The afternoon light came through the library window at exactly the angle that makes dust motes visible—those tiny planets orbiting in their own silent cosmos. I was reading about the Library of Alexandria again, not for research this time, just because I found myself thinking about what it means when knowledge disappears.
There's a passage I keep returning to, from Luciano Canfora's work: "The library was not burned by anyone, but died gradually, of indifference." That hit differently today. I'd been organizing my own bookshelves this morning and found three books I'd bought with genuine excitement two years ago, still unread, still wrapped in their protective covers. The parallel felt uncomfortably close.
What struck me wasn't the dramatic image of flames consuming scrolls—that's the version we prefer, the tragedy we can blame on villains and circumstance. It's easier than admitting that most knowledge doesn't perish in spectacular fashion. It just quietly becomes irrelevant, one unopened book at a time, one unasked question at a time.
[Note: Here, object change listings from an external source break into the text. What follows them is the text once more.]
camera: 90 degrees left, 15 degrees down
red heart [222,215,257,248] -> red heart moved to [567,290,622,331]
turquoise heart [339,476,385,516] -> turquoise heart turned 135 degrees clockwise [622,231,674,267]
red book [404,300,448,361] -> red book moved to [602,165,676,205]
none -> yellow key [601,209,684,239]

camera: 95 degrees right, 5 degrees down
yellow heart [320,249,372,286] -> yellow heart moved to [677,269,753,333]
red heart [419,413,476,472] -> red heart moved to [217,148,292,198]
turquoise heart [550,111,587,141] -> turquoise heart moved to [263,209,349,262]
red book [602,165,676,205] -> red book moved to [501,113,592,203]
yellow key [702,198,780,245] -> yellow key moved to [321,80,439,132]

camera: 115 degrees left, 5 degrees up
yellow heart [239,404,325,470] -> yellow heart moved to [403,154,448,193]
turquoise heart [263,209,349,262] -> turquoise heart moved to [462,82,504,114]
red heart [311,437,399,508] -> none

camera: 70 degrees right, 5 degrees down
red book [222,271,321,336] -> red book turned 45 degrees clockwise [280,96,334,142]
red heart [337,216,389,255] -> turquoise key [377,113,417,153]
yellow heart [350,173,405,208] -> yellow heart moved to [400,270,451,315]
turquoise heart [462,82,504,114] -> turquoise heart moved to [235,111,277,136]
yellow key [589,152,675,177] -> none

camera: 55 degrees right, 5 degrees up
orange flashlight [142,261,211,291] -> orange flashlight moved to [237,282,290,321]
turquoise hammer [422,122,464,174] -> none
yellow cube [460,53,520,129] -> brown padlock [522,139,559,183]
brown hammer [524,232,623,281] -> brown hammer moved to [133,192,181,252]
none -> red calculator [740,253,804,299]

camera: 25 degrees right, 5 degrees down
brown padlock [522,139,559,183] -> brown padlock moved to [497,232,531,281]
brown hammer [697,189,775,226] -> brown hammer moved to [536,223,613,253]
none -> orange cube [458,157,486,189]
I thought about the scholars who must have walked past those shelves in Alexandria's declining years, perhaps making mental notes to read certain texts "later," never knowing there wouldn't be a later. Did they feel the same small guilt I felt this morning, looking at those three books?
The question I faced today was simple: keep organizing the shelves by category, or actually start reading? I chose reading. Opened one of those three books—a history of medieval mapmaking. Twenty pages in, I realized I'd been measuring the wrong kind of progress. A perfectly organized shelf of unread books is just a well-curated ignorance.
There's something humbling about recognizing yourself in the slow fade of an ancient library. Not the burning, just the forgetting.